I have a jackson cruise 12, but am thinking of downsizing to a 10 ft yak. I want something that is dual purpose (fishing from it and good for recreational paddling). I am looking into a wilderness tarpon 100, a cruise 10, perception pescador pro 10, or a feelfree moken 10 lite. Are there other yaks that I missed? Pro and cons of these yaks? I paddle and fish mostly smaller lakes, no big water. I'm 5'8" and 170 lbs.


----------



## 9Left (Jun 23, 2012)

just keep in mind that a 10 foot kayak is much harder to track in a straight line when you're paddling .


----------



## whitey7 (Aug 20, 2014)

My fist yak was a pescador 10. I liked it, but got caught up in the larger is better craze. The pescador 10 footer paddled and tracked just fine for me. I only noticed a little bit of side to side wobble when i paddled it hard. I do have more of a vertical paddle stroke, as opposed to a horizontal stroke. The things that i did not like about the pescador were the molded in foot braces, and the lack of a good seat. Both problems, the tarpon 100 fixed.


----------



## robistro (Apr 13, 2007)

FeelFree Lure 10'. like mine. I read about all of these tracking issues but as ****** stated. I have no problems, but I'm fishing, so I'm usually not paddling hard and fast. Another plus is taking it down the river. 

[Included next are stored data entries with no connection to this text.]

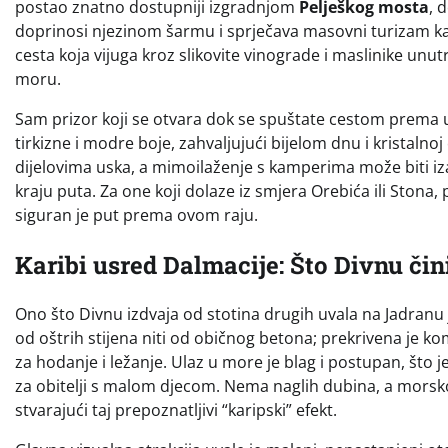
postao znatno dostupniji izgradnjom
Pelješkog mosta
, 
doprinosi njezinom šarmu i sprječava masovni turizam kak
cesta koja vijuga kroz slikovite vinograde i maslinike unu
moru.
Sam prizor koji se otvara dok se spuštate cestom prema u
tirkizne i modre boje, zahvaljujući bijelom dnu i kristalno
dijelovima uska, a mimoilaženje s kamperima može biti iz
kraju puta. Za one koji dolaze iz smjera Orebića ili Stona,
siguran je put prema ovom raju.
Karibi usred Dalmacije: Što Divnu či
Ono što Divnu izdvaja od stotina drugih uvala na Jadranu j
od oštrih stijena niti od običnog betona; prekrivena je 
za hodanje i ležanje. Ulaz u more je blag i postupan, što j
za obitelji s malom djecom. Nema naglih dubina, a morsko 
stvarajući taj prepoznatljivi “karipski” efekt.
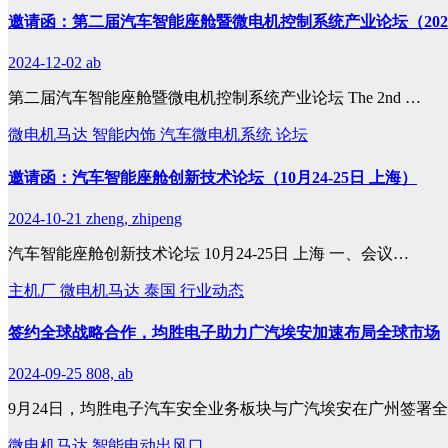
邀请函：第二届汽车智能座舱暨微电机控制系统产业论坛（2025年
2024-12-02
ab
第二届汽车智能座舱暨微电机控制系统产业论坛 The 2nd …
微电机马达
智能内饰
汽车微电机系统
论坛
邀请函：汽车智能座舱创新技术论坛（10月24-25日 上海）
2024-10-21
zheng, zhipeng
汽车智能座舱创新技术论坛 10月24-25日 上海 一、会议…
主机厂
微电机马达
泰国
行业动态
签约全球战略合作，均胜电子助力广汽埃安加速布局全球市场
2024-09-25
808, ab
9月24日，均胜电子汽车安全业务板块与广汽埃安在广州签署
微电机马达
智能电动出风口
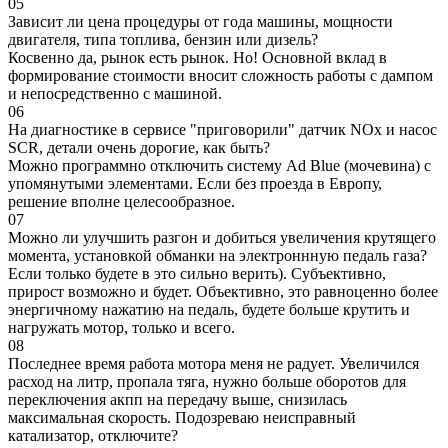
05
Зависит ли цена процедуры от года машины, мощности
двигателя, типа топлива, бензин или дизель?
Косвенно да, рынок есть рынок. Но! Основной вклад в
формирование стоимости вносит сложность работы с дампом
и непосредственно с машиной.
06
На диагностике в сервисе "приговорили" датчик NOx и насос
SCR, детали очень дорогие, как быть?
Можно программно отключить систему Ad Blue (мочевина) с
упомянутыми элементами. Если без проезда в Европу,
решение вполне целесообразное.
07
Можно ли улучшить разгон и добиться увеличения крутящего
момента, установкой обманки на электроннную педаль газа?
Если только будете в это сильно верить). Субъективно,
прирост возможно и будет. Объективно, это равноценно более
энергичному нажатию на педаль, будете больше крутить и
нагружать мотор, только и всего.
08
Последнее время работа мотора меня не радует. Увеличился
расход на литр, пропала тяга, нужно больше оборотов для
переключения акпп на передачу выше, снизилась
максимальная скорость. Подозреваю неисправный
катализатор, отключите?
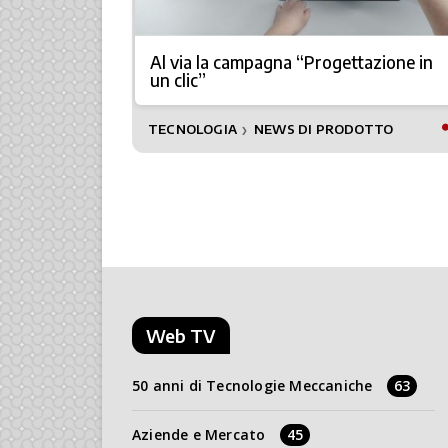
lo, una
Al via la campagna “Progettazione in
3D Systems
un clic”
TECNOLOGIA
NEWS DI PRODOTTO
❯
Web TV
50 anni di Tecnologie Meccaniche
63
Aziende e Mercato
45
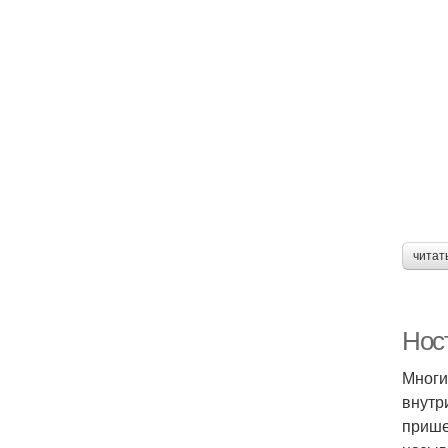
читат
Ност
Многи
внутр
прише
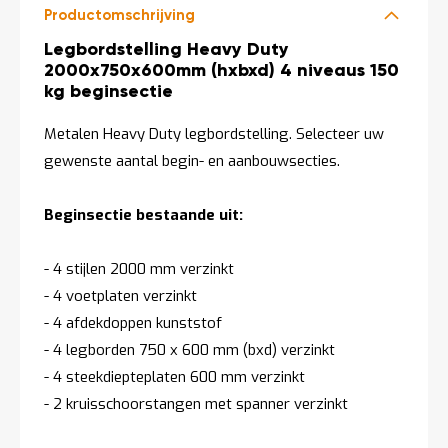
Productomschrijving
Productomschrijving
Legbordstelling Heavy Duty
2000x750x600mm (hxbxd) 4 niveaus 150
kg beginsectie
Metalen Heavy Duty legbordstelling. Selecteer uw
gewenste aantal begin- en aanbouwsecties.
Beginsectie bestaande uit:
- 4 stijlen 2000 mm verzinkt
- 4 voetplaten verzinkt
- 4 afdekdoppen kunststof
- 4 legborden 750 x 600 mm (bxd) verzinkt
- 4 steekdiepteplaten 600 mm verzinkt
- 2 kruisschoorstangen met spanner verzinkt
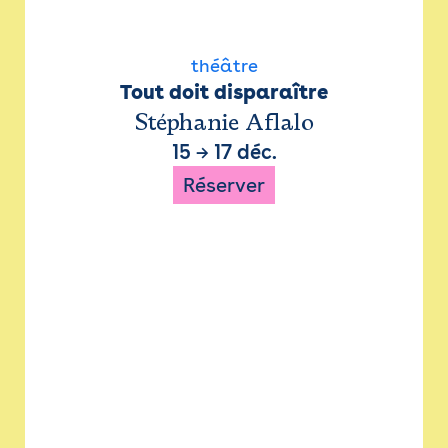
théâtre
Tout doit disparaître
Stéphanie Aflalo
15
→
17 déc.
Réserver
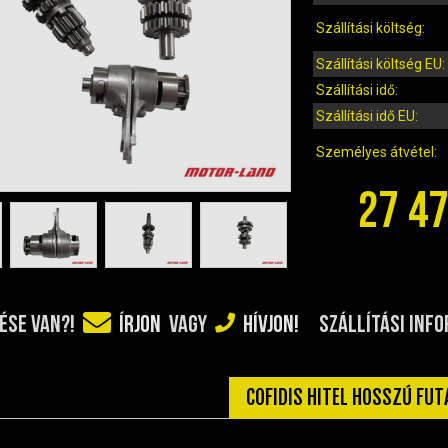
Szállítási költség:
Szállítási költség EU:
Szállítási idő:
Szállítási idő EU:
Személyes átvétel:
27 47
SZÁLLÍTÁSI INF
ÉSE VAN?!
ÍRJON
VAGY
HÍVJON!
COFIDIS HITEL HOSSZÚ FU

Sent from my XT1080 using Tapatalk


----------



## Tbomb55 (Nov 27, 2008)

whitey7 said:


> My fist yak was a pescador 10. I liked it, but got caught up in the larger is better craze. The pescador 10 footer paddled and tracked just fine for me. I only noticed a little bit of side to side wobble when i paddled it hard. I do have more of a vertical paddle stroke, as opposed to a horizontal stroke. The things that i did not like about the pescador were the molded in foot braces, and the lack of a good seat. Both problems, the tarpon 100 fixed.


I believe the "pro" version of the Pescador 10 fixed those issues as well.


----------



## whitey7 (Aug 20, 2014)

Tbomb55 said:


> I believe the "pro" version of the Pescador 10 fixed those issues as well.


Yes that is another yak that I'm looking into. I'm not sure if it will bug me, but there is no front dry hatch on the pescador pro. I guess I could use a dry bag under the front mesh cover.


----------



## Tbomb55 (Nov 27, 2008)

whitey7 said:


> Yes that is another yak that I'm looking into. I'm not sure if it will bug me, but there is no front dry hatch on the pescador pro. I guess I could use a dry bag under the front mesh cover.


----------



## Tbomb55 (Nov 27, 2008)

Thinking about one myself as I will be handing off my old Mini X to my son. Austin Canoe and Kayak (ack.com) offers free shipping,no sales tax and will price match btw. I will probably order through them.


----------



## whitey7 (Aug 20, 2014)

Well it's official, I have to get another kayak. I sold the cruise 12. If anyone has a wilderness tarpon 100 for sale let me know. I'm leaning towards the tarpon, pescador pro 10, or maybe even a cruise 10. I want a 10 footer and would like the weight to be around 50-55 lbs. I paddle recreationally mostly, but would like to be able to fish comfortably from it. I typically fish from a boat, but I would fish from the yak for a few hours after work or during the weekend. I'm not looking for something to do a weekend trip with.


----------